Task objective — Transcribe the listing below exactly, without pictures.

+===+

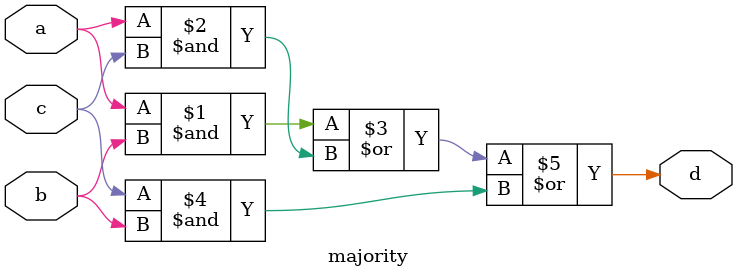
<source format=v>
module and2(input a,b, output c);
  assign c = (a&b);
endmodule

module or2(input a,b, output c);
  assign c = (a|b);
endmodule

module xor2(input a,b, output c);
  assign c = (a^b);
endmodule

module majority(input a,b,c, output d);
  assign d = (a&b)|(a&c)|(c&b);
endmodule

</source>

+===+

Answer to this problem —
<source format=v>
module and2(input a,b, output c);
  assign c = (a&b);
endmodule

module or2(input a,b, output c);
  assign c = (a|b);
endmodule

module xor2(input a,b, output c);
  assign c = (a^b);
endmodule

module majority(input a,b,c, output d);
  assign d = (a&b)|(a&c)|(c&b);
endmodule

</source>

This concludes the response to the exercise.